SCAI PIRAMIDE にて、美術家 磯谷博史による個展『「さあ、もう行きなさい」鳥は言う「真実も度を越すと人間には耐えられないから」』が開催される。会期は、2021年8月19日(木)- 9月25日(土)。
磯谷博史は、iPhoneで撮影した気まぐれな実験や旅先の発見、宛名のない手紙のように行き交う親密でパーソナルな写真の数々、マットレスとマットレスの写真による反復的なインスタレーション、壁に描かれた動かない時計——特殊な方法を用いず、みずからの生活圏から拾い上げた素材で、鋭い状況の構成と知的パズルを生み出す。過去から未来へと一方向に進む時間軸のイメージに介入し、作品を通じて複数の視点を並べることで、現在の認識を揺さぶる創造的な手段を示してきた。

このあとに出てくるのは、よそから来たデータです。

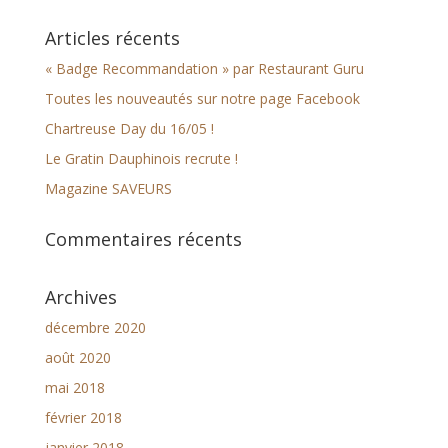
Articles récents
« Badge Recommandation » par Restaurant Guru
Toutes les nouveautés sur notre page Facebook
Chartreuse Day du 16/05 !
Le Gratin Dauphinois recrute !
Magazine SAVEURS
Commentaires récents
Archives
décembre 2020
août 2020
mai 2018
février 2018
janvier 2018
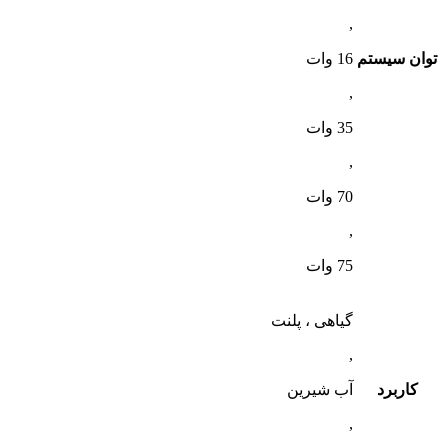
,
توان سیستم
16 وات
,
35 وات
,
70 وات
,
75 وات
گیاهی ، پلنت
,
کاربرد
آب شیرین
,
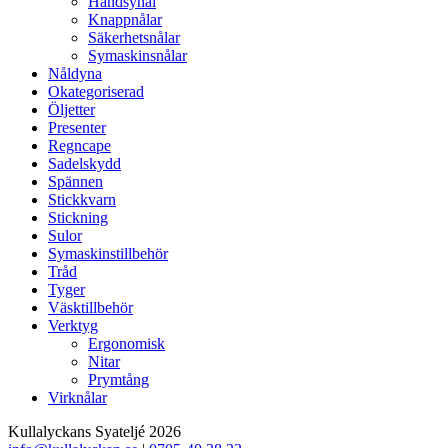
Handsynål
Knappnålar
Säkerhetsnålar
Symaskinsnålar
Nåldyna
Okategoriserad
Öljetter
Presenter
Regncape
Sadelskydd
Spännen
Stickkvarn
Stickning
Sulor
Symaskinstillbehör
Tråd
Tyger
Väsktillbehör
Verktyg
Ergonomisk
Nitar
Prymtång
Virknålar
Kullalyckans Syateljé 2026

T・S・エリオットによる長編詩《四つの四重奏》(1943年)の一節を参照する本展は、こうした生活者の風景から文明への静かな警告となって立ち上がる。《活性》(2021年)では、5000年前の土器の破片を泥に戻し、バスケットボールほどの大きさの球体に焼き上げられている。時間が凝縮された古代の遺物を再編成する本作は、素材を均質化し、形態を純粋化する人工的な操作に特徴づけられている。創造が孕むある種の暴力性の提示と共に、古代と現代を攪拌することによって、作品が内包する時間と文脈を相互に更新し、知の再活性を促している。

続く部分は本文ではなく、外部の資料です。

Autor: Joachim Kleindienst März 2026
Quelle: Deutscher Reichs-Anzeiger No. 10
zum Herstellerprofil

飛行機の窓に貼り付けた菓子の敷紙、Tシャツの縫い目を通過したヒゲや山岳のように見える割れたガラスに至るまで、本展では様々な言語やイメージが駆け抜け、複層的な世界が同時に展開されていく。銀行員として働きながら詩作を続けたエリオットもまた、みずからが生きた現代の生活圏と記号が行き交うタイムレスな象徴世界を往来した美術家だった。「さあ、もう行きなさい」——詩に現れる鳥は、笑い声を忍ばせて戯れる子供達を横目に諭す。そして深遠な謎を残して頭上を過ぎ去っていく。過去から未来へと一方向に流れる時間という感覚から逃れるために必要なのは、このような鳥の視点なのかもしれない。
ぜひ足を運んでいただき、磯谷博史が生み出す知的パズルを体感してほしい。
磯谷博史 「さあ、もう行きなさい」鳥は言う「真実も度を越すと人間には耐えられないから」
会期 | 2021年8月19日(木) – 9月25日(土) 12:00-18:00
休廊日 | 月・火・水・祝日
会場 | SCAI PIRAMIDE (スカイピラミデ)
住所 | 106-0032 東京都港区六本木6-6-9ピラミデビル3F
www.scaithebathhouse.com
磯谷博史
1978年東京都生まれ。美術家。東京藝術大学建築科を卒業後、同大学大学院先端芸術表現科および、ロンドン大学ゴールドスミスカレッジ、アソシエイトリサーチプログラムで美術を学ぶ。写真、彫刻、ドローイング、それら相互の関わりを通して、事物への認識を再考している。プロジェクトスペース statements (2016〜2018)の共同ディレクター。
近年の主な展覧会に『インタラクション:響きあうこころ』(富山市ガラス美術館、富山/2020)、『Together We Stand』(Bendana | Pinel、パリ/2020)、『シンコペーション:世紀の巨匠たちと現代アート』(ポーラ美術館、神奈川/2019)、『六本木クロッシング2019 : つないでみる』(森美術館、東京/2019)、『Le spectre du surréalisme』ポンピドゥー・センター40周年記念展(Atelier des Forges、アルル/2017)など。来春には、小海町高原美術館にて個展を控える。
主な作品の収蔵先に、ポンピドゥー・センター(パリ)、サンフランシスコ近代美術館(サンフランシスコ)など。